Don’t kid yourself: even if nuns worked for room and board it was as expensive then as it is today to buy bricks, boilers, windows, roofing, books, fuel oil and so on.

You are, however, correct that some schools are catholic in name only just like some people are. Do your homework first.
 
The economic argument utterly misses the point. The US catholic school system is the largest private school system in the world and it was originally built by catholics who were on THE lowest rung of America’s social ladder. Today catholics are among the richer of America’s cultural groups and all we can do is whine about the cost?

It is NOT about the cost. It is about the mission. For my entire life, the focus of catholic school marketing has been about how good their test scores are, how many go on to great colleges, etc. Academics are great, don’t get me wrong. But they aren’t why our impoverished forefathers built them from nothing.

100 years ago the US culture was OVERTLY hostile to catholicism. There was no subtlety. We were called papists and if we sent our kids to the public schools they were indoctrinated with protestant ideas. In a way, those ham-fisted ‘Know-Nothings’ did us a favor in that they couldn’t be overlooked or ignored. Catholics said “You are NOT going to brainwash my kids” and simply built their own school system that taught academics in a CATHOLIC environment.

Catholics today just don’t seem to notice that we live in a culture that is JUST AS HOSTILE to our faith as the culture 100 years ago. It is just a much more subtle hostility. And catholics today are mostly unaware of just how much our culture is influencing us and our children. They don’t perceive the value of placing their children in an authentically catholic environment (and to be fair, an awful lot of catholic schools don’t put much effort into providing it).

Catholic schools will thrive anew when the Church again does a better job of prophetically telling the flock of the dangers present in our secular culture and the catholic schools reclaim their primary purpose of providing an oasis of authentic catholic culture and learning in the desert of this fallen world.
Exactly my point with the list of reasons families are leaving our (truly) Catholic school. It’s at the bottom of the list of importance.
 
After reading al these posts about the lack of Catholicism in some “Catholic” schools, I am more thankful than ever that our local Catholic school is truly orthodox and has placed teaching of the faith at the heart of everything they do. Because my own 12 years of Catholic education were so good, and I haven’t been near a Catholic school since 1985, I hadn’t realized how bad the things had become at some schools.

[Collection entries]
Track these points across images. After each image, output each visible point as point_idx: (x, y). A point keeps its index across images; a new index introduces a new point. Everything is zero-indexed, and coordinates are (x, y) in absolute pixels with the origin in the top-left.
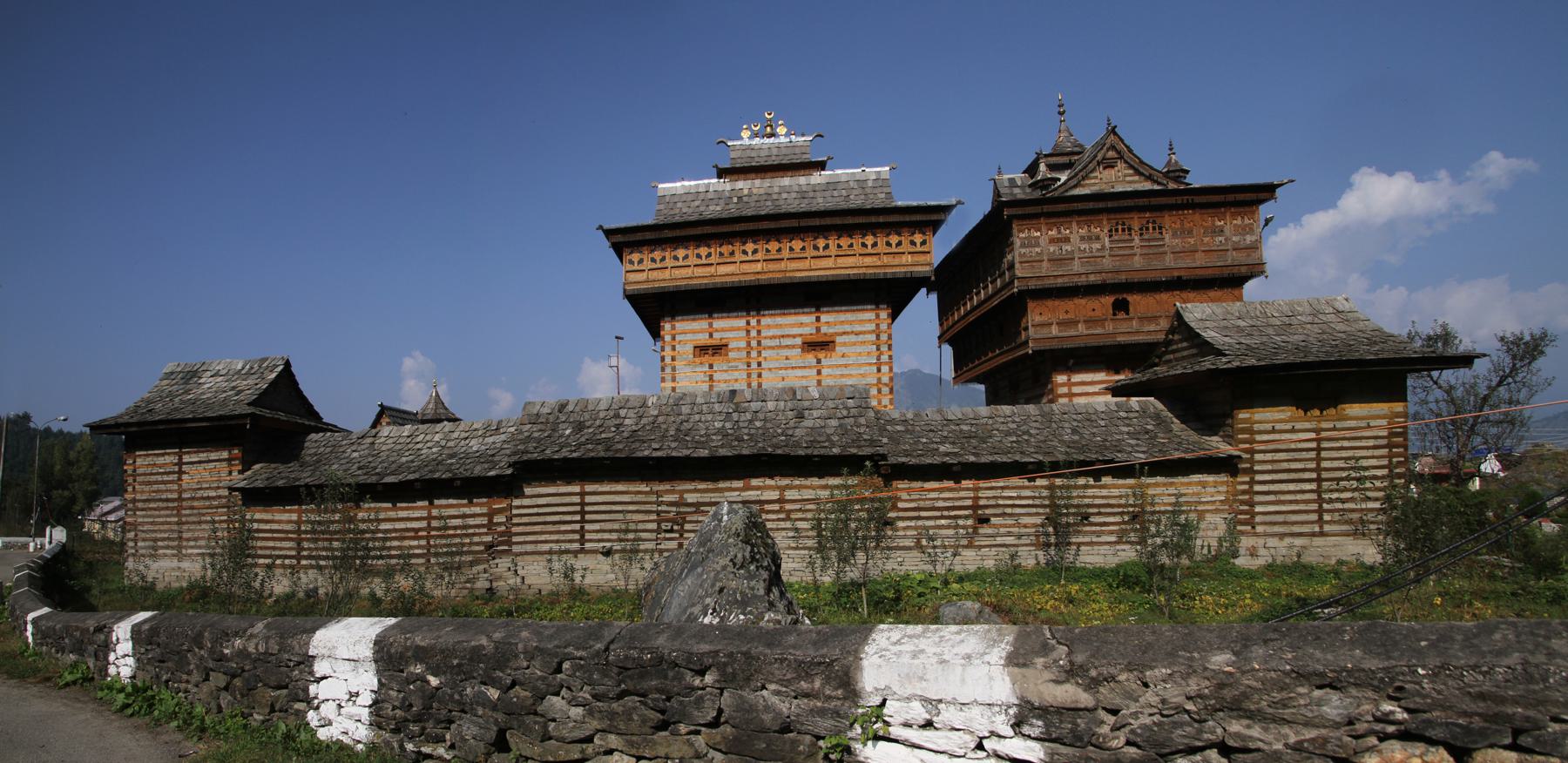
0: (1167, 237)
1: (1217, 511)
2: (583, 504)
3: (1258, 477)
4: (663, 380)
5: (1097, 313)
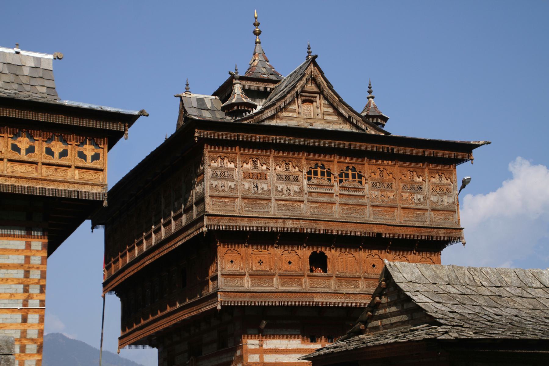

▶ TASK REQUIREMENTS:
a) Change the passage on Catholic schools from the words "Don’t kid yourself: even" through "oil and so on.", replacing "nuns" with "volunteers".
b) Arrange the entries as a numbered list, skipping blank lines. Start at the first line of the entries and stop after the line containing "3: (1258, 477)". Leave the pictures out.
The passage on Catholic schools and the entries are unrelated pieces of material.

▶ ANSWERS TO THE EXERCISES:
a)
Don’t kid yourself: even if volunteers worked for room and board it was as expensive then as it is today to buy bricks, boilers, windows, roofing, books, fuel oil and so on.

b)
1. Track these points across images. After each image, output each visible point as point_idx: (x, y). A point keeps its index across images; a new index introduces a new point. Everything is zero-indexed, and coordinates are (x, y) in absolute pixels with the origin in the top-left.
2. 0: (1167, 237)
3. 1: (1217, 511)
4. 2: (583, 504)
5. 3: (1258, 477)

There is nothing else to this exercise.